Encontro reúne acadêmicos de diversas instituições paranaenses para debater temas relevantes da atualidade no universo jurídico

Professora e acadêmicos participam do 2º colóquio do 4º Grupo de Pesquisas em Direito Eleitoral e Ciência Política da Escola Judiciária Eleitoral do Paraná

Na última terça-feira (13), no mezanino da biblioteca do Tribunal Regional Eleitoral do Paraná (TRE-PR), em Curitiba, foi realizado o 2º colóquio do 4º Grupo de Pesquisas em Direito Eleitoral e Ciência Política da Escola Judiciária Eleitoral do Paraná (EJE-PR).

O debate, que teve como tema “A Justiça Eleitoral e a Agenda 2030”, foi coordenado pela professora mestre Yna Barbosa Honda e Sousa, chefe da 50ª Zona Eleitoral de Araucária, e formado pelos acadêmicos Caroline Licinia Carneiro de Oliveira Mattos (UniCuritiba), Gabriel Henrique Espiridião Garcia Bach (FAE), Hérica Goulart Dantas (Uninter, Unidombosco e EJE-PR) e Tayná Beatriz da Silva Alves (UniDomBosco).

No encontro, Yna utilizou-se de metodologias ativas e design thinking para desenvolver um trabalho colaborativo.
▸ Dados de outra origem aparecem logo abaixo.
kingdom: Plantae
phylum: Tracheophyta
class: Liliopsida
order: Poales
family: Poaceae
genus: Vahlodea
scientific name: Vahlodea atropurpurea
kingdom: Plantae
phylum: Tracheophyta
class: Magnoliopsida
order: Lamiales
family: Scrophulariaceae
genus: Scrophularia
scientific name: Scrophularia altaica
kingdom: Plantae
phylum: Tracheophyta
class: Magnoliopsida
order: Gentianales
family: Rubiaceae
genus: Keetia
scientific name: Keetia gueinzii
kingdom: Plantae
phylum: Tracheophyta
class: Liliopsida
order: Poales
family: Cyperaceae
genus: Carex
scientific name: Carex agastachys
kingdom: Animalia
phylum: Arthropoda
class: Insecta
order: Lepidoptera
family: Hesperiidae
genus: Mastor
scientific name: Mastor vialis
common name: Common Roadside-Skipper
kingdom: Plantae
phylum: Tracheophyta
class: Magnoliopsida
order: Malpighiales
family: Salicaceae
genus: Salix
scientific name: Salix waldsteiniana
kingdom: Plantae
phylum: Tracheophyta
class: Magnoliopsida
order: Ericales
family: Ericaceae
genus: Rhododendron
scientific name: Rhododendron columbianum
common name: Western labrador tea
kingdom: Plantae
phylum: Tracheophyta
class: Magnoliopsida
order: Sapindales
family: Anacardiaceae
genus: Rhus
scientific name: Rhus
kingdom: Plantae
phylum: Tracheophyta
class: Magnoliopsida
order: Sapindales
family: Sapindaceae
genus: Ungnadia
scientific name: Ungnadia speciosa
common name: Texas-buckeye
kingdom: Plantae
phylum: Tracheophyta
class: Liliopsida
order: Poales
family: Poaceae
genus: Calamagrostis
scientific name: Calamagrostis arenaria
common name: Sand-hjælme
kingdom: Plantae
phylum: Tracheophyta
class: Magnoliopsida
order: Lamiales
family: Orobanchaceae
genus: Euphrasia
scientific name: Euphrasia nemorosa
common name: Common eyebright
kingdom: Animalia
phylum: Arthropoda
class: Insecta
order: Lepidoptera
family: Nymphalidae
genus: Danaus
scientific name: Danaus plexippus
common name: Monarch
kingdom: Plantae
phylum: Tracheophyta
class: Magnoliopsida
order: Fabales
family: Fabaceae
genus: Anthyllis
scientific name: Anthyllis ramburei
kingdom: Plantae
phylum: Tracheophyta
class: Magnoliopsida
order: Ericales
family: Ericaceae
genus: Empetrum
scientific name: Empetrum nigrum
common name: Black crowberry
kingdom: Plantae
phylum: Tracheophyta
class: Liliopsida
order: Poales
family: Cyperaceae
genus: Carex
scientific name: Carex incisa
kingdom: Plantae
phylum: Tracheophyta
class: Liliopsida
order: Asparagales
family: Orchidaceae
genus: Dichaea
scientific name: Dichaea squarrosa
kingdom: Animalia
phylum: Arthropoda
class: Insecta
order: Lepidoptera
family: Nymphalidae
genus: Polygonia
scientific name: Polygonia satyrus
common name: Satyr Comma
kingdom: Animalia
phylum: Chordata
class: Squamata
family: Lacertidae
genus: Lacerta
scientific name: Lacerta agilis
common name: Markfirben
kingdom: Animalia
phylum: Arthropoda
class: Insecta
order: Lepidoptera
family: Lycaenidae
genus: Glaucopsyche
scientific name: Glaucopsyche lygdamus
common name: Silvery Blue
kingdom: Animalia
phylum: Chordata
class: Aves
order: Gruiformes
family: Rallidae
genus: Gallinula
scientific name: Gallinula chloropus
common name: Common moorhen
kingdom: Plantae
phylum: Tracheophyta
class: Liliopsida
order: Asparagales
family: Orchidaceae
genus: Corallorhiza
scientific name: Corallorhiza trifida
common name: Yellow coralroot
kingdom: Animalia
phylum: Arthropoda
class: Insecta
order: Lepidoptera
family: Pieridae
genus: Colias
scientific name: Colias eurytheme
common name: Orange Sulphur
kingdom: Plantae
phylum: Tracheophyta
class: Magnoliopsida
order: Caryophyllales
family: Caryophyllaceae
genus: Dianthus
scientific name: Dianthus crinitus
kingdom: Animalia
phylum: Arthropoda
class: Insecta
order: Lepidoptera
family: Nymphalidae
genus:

Os participantes experimentaram na prática a conexão entre os Objetivos do Desenvolvimento Sustentável (ODS) e a Justiça Eleitoral. Ao final dos trabalhos, os estudantes fizeram propostas concretas para a Justiça Eleitoral com base nos ODS.

Histórico

Em 2015, líderes mundiais no âmbito das Organizações das Nações Unidas (ONU), em conjunto com a sociedade civil, desenvolveram os 17 ODS, com metas muito específicas a serem atingidas até 2030 (daí o nome agenda 2030). Yna vem desenvolvendo estudos nesta área nos últimos anos, aliando sua pesquisa de mestrado às práticas do cartório eleitoral de Araucária, que também abrange o município de Contenda. 

Segundo ela, o conhecimento em relação a este tema é transformador e altamente aplicável. “Os ODS conectam Direito (principalmente direitos humanos), governança, sustentabilidade e inovação”, diz.

Ela esclarece que representantes de 193 estados-membros reconheceram que a erradicação da pobreza é o maior desafio global e um requisito indispensável para o desenvolvimento sustentável. “Temos progredido, mas este progresso tem sido desigual”, acredita a professora, que falou sobre o Pacto Global, lançado em 2000 com o objetivo de reduzir tais desigualdades. O Pacto engaja instituições públicas e privadas para concretizar 10 princípios ligados aos direitos humanos, trabalho, meio ambiente e combate à corrupção.